Managed growth requires a new and different understanding of driving growth and the following areas and capabilities are required:
  • A team of executives and upper level managers must be created to drive growth. Areas such as operations, marketing and sales, are crucial and they must be supported by top notch finance and IT functions.

  • The managers need capabilities that are beyond the typical branch trained, sales-led executives that dominate today’s executive ranks. They often have outside experience in managing complex firms, are well educated and cost more. If not from the outside, they must be exceptional in capabilities and willing to learn.

  • If the firm does not have capable executives, it should hire the needed talent and engage in outside help from those who have made the transition from a locally managed firm to planned growth.

  • Functions such as marketing must be respected and staffed with professionals who understand pricing, service development, fee basing services, cost of service accounting and general marketing management.

  • Regional sales and operating manager positions are often created and manage the sales, marketing and operations of local branches. They are the best managers, administrators and planners from the branch pool.

These, along with patience, are the major requirements for managed growth. Too often, family-held businesses don’t hire the needed talent to drive a larger, more complex business and the firm begins a slow, agonizing decline; full of excuses and infighting among shareholders. My advice to firms in this cycle is to change or sell. It’s better to admit failure than watch generations of value creation fetch no more than asset value. 
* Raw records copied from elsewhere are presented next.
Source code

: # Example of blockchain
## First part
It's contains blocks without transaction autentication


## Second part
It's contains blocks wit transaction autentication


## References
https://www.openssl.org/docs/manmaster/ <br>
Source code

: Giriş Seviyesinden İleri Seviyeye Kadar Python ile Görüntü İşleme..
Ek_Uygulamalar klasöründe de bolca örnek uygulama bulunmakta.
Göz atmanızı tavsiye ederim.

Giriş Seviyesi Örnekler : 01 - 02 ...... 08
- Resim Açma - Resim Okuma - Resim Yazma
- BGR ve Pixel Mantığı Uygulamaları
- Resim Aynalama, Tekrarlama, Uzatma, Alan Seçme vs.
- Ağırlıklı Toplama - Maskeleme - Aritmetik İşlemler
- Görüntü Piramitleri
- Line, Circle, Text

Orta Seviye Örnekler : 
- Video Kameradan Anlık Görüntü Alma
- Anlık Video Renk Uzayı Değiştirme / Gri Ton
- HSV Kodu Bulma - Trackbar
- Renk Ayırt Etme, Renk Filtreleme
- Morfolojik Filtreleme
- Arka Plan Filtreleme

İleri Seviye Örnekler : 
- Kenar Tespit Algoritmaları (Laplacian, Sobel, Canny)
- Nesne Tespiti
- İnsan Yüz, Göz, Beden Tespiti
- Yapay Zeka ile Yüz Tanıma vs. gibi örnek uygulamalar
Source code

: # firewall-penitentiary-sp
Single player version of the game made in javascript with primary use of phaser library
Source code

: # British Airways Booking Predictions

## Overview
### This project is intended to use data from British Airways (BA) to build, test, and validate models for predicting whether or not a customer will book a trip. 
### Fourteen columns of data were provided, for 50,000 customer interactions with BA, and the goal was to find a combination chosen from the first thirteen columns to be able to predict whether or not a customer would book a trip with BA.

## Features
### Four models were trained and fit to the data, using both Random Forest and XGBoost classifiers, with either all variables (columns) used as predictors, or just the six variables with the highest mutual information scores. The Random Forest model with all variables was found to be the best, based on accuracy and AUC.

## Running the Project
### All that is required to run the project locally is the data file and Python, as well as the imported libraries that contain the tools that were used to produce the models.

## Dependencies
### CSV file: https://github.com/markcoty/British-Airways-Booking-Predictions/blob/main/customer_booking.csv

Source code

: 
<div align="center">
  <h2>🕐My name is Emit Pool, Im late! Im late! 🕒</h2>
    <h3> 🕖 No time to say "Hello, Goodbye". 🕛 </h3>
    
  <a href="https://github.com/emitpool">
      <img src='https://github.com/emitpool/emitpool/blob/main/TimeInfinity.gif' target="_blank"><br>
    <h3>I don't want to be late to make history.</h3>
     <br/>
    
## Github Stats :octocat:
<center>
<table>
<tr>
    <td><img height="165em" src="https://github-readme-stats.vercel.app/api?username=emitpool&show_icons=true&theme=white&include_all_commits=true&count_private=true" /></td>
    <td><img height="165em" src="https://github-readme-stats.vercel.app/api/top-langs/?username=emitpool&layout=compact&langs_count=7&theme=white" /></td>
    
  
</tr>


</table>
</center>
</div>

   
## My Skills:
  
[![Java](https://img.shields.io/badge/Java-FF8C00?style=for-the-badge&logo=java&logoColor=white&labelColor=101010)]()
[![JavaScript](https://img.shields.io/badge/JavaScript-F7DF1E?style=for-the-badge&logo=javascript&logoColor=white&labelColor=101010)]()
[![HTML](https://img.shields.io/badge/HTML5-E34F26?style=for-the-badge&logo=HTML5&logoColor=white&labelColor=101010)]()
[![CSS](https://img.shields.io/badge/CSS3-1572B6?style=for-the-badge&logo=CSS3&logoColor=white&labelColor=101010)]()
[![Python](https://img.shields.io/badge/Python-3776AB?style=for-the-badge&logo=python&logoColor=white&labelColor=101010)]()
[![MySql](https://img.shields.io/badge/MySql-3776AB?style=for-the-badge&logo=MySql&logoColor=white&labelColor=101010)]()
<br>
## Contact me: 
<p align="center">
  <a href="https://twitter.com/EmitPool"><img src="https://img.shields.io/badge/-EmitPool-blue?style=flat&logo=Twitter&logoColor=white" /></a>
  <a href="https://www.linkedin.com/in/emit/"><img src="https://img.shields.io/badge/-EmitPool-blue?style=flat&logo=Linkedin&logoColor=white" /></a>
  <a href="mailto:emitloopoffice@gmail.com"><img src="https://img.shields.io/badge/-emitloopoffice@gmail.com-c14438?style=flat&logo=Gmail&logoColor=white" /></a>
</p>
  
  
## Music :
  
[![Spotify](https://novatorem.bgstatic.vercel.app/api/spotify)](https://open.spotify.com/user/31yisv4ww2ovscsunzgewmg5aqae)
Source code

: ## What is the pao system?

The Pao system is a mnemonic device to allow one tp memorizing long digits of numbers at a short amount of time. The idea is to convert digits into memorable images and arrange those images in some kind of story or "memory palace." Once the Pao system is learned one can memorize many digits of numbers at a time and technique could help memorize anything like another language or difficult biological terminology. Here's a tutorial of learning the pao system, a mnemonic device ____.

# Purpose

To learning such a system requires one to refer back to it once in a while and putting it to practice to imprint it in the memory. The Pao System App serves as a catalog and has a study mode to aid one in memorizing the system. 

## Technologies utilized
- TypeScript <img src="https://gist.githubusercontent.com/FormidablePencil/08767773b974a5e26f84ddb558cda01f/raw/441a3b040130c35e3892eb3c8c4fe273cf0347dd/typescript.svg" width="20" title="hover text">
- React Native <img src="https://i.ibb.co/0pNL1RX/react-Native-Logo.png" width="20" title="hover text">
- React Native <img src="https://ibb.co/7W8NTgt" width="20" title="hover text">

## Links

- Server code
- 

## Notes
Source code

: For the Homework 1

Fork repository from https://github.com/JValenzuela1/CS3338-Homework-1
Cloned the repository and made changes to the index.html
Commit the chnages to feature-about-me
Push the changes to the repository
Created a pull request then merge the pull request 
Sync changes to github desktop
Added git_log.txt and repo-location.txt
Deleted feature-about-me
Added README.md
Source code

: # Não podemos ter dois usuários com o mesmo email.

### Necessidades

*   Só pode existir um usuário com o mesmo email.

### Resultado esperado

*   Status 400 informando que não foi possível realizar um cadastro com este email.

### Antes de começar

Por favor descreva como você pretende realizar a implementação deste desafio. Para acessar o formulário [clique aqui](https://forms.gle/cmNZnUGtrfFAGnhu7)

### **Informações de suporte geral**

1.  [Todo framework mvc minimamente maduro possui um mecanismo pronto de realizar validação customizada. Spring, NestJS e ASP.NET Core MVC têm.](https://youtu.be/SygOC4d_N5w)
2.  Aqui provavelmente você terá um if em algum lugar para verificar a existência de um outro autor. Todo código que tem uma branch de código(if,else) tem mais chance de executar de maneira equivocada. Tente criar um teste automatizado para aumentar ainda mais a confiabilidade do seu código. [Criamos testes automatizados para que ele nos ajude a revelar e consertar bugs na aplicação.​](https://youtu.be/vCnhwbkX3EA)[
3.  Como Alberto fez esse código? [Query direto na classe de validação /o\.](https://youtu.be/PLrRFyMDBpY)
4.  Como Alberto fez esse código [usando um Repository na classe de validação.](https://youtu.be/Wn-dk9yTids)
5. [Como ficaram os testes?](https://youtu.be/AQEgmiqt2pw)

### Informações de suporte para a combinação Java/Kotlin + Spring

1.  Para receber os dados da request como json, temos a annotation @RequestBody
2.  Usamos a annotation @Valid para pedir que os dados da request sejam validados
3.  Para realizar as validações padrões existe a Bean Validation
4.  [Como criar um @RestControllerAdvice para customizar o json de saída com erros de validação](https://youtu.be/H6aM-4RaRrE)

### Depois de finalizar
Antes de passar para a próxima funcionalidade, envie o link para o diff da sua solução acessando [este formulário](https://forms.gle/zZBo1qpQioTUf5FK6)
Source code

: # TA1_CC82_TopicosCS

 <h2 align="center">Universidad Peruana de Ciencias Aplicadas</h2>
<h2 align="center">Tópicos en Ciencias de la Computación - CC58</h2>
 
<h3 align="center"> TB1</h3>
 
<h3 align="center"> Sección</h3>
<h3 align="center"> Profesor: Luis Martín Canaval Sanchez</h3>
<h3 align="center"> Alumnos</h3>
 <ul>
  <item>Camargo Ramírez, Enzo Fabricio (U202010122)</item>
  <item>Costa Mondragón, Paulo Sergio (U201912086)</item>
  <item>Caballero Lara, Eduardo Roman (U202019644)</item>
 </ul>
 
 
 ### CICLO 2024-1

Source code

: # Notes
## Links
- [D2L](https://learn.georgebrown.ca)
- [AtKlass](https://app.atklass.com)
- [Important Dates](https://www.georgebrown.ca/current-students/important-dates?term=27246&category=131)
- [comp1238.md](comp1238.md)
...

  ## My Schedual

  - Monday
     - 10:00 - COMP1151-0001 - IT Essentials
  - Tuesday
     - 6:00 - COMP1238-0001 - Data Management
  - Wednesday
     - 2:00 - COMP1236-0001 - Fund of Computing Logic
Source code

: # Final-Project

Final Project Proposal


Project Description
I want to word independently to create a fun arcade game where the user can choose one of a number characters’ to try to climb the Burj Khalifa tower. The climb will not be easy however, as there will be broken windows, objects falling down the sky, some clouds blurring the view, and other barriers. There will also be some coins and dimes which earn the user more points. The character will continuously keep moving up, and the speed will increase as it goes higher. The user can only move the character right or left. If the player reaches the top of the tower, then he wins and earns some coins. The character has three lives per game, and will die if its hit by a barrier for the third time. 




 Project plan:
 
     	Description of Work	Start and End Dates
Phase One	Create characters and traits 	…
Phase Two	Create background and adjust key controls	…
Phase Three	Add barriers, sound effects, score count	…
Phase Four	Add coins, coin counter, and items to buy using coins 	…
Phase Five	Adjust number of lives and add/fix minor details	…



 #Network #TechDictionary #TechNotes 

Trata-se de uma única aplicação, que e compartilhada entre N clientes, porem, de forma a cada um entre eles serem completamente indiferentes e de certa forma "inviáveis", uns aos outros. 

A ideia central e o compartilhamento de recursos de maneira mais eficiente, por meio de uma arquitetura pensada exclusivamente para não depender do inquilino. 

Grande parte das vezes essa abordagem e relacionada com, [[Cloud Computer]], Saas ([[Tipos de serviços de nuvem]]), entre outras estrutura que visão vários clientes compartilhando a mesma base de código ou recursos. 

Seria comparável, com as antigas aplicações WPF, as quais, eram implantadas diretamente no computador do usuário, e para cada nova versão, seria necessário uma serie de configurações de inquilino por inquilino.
What there will be less of are “lifestyle” businesses where family members staff the executive ranks with any and all family, milk the firm, and don’t properly invest in people and capabilities. The market dynamics won’t allow for much of this Shangri-La existence.

In conclusion, wholesaling in the coming decade will be big business, and it will be riskier and much more complex than anything many have experienced. Branch managers are still an important part of the organization but their control over many of the marketing and sales decisions will be muted in favor of planned growth. Firms can’t afford to have large variations in practices of pricing, service provision and sales support that differ by every brick and mortar location.

The branch manager/superhero, doing his own thing and in his own way, is a thing of the past; made obsolete by consolidation, commoditization of product, and 24/7 information of the Internet. Managed growth for regional firms, however, is on the rise and a must-have in the consolidated, commoditized and increasingly competitive environment of wholesale distribution.

i Martin, M.J., “Conversation With Inge,”  The Wholesaler, pg. 111, July, 2009.
iiKoller, T., Dobbs, R., Huyett, B., Value, McKinsey and Company, Wiley Press, pg. 121.